Serial crystallography enhanced by graphene
Introducing graphene into microfluidic devices can make it easier to study proteins at an atomic level, scientists in the US have shown. Devices that are thinner and interfere less with the measurements allow larger and more intricate protein structures to be resolved using techniques that rely on probing thousands of microcrystals.

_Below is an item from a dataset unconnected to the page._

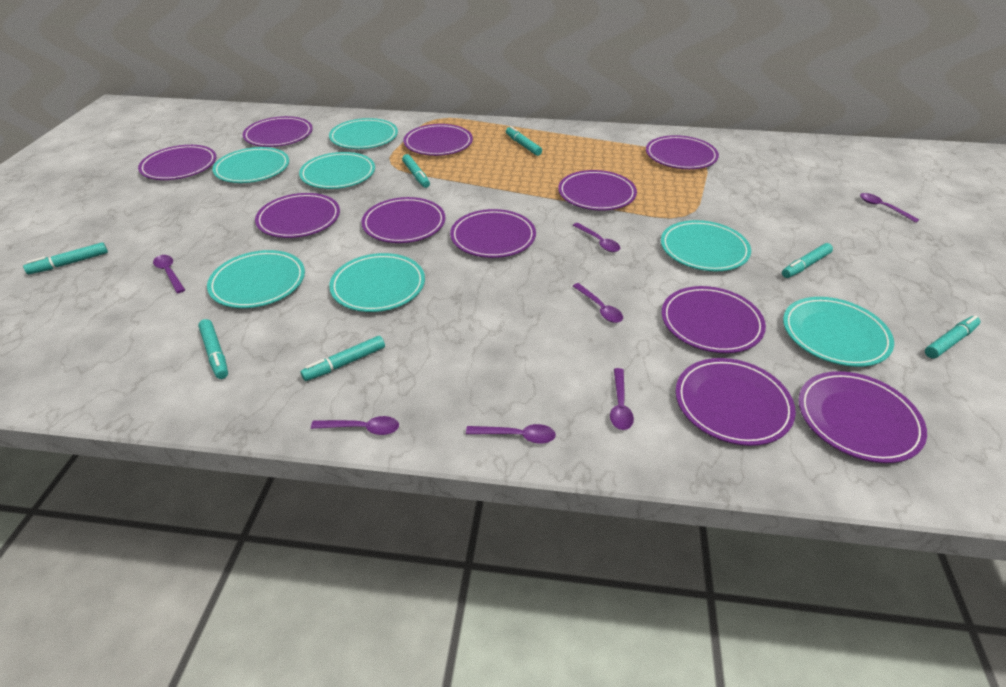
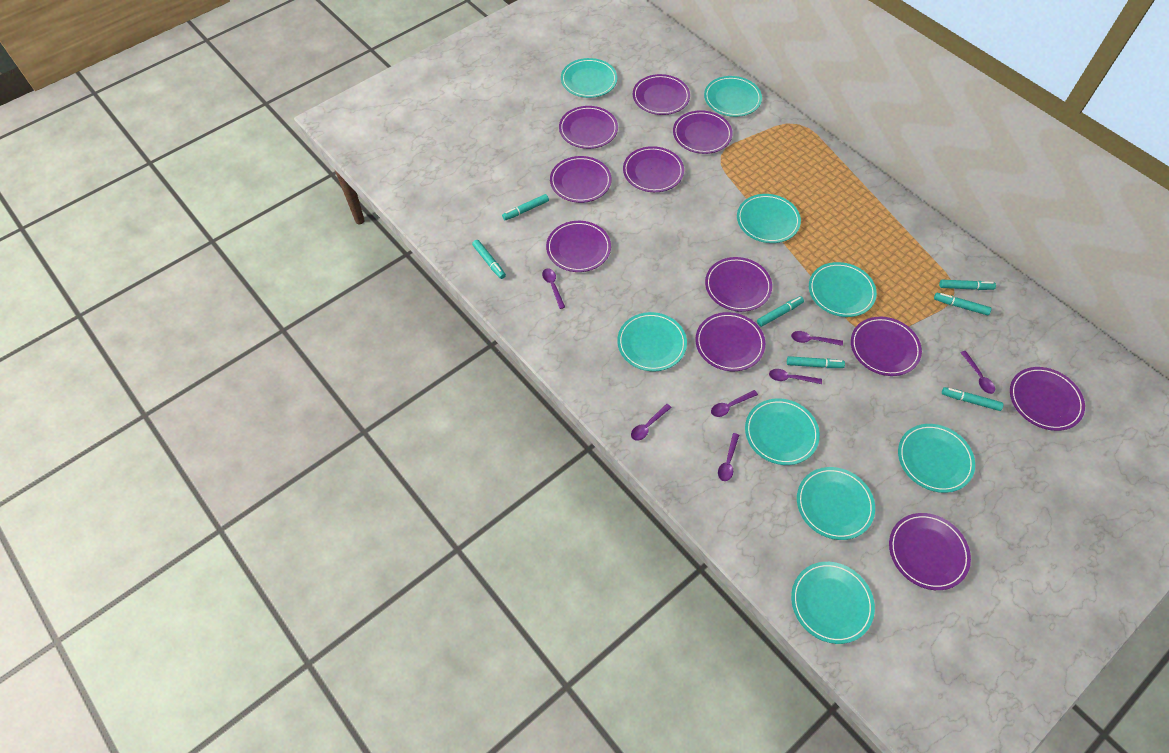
turquoise plate: 7 -> 9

A thin graphene layer improves the crystallography signal-to-noise ratio and acts as a barrier, protecting the protein crystals from dehydrating
Understanding the structure of proteins on the atomic level is crucial, particularly when it comes to designing drugs. Traditional x-ray crystallography techniques rely on large crystals, which are difficult to grow for complex proteins and susceptible to radiation damage. More recently, serial crystallography using x-rays has become a leading method. This involves firing a beam of radiation from a synchrotron source is at thousands of tiny crystals – around 1–10μm in size – to form a cumulative overview of the protein’s structure.
But sometimes transferring the microcrystals from their growth medium to the sample chamber can cause damage. To address this, microfluidic techniques are used to allow the crystals to be grown directly on-chip with minimal intervention. But doing this introduces fresh challenges. ‘The current microfluidic technology tends to be limited by the thickness of the device and the amount of noise that you would get when you try and do on-chip analysis,’ explains Sarah Perry from the University of Massachusetts Amherst in the US, whose group have addressed this issue by incorporating a large-area single-layer graphene film into the device.
The on-chip analysis device mounted in front of an x-ray beam
Not only does this reduce the device's thickness, improving the signal-to-noise ratio, the graphene also acts as a barrier to prevent the sample evaporating. John Helliwell, an expert in crystallography at the University of Manchester in the UK, explains that preventing water loss from the crystal is ‘vital…because the sample hydration state needs to be preserved for its molecular integrity’.
Using hen egg white lysosome as a model, Perry and her group obtained an excellent signal to noise ratio in x-ray diffraction measurements of crystals grown and analysed within their device.
Helliwell describes the use of graphene as ‘a beautiful and totally elegant way’ of minimising background scattering, enabling analysis of ever more complex protein structures.
Perry’s group are now focusing on shrinking down the dimensions and increasing the complexity of the device, as well as studying the structure of proteins involved in programmed cell death.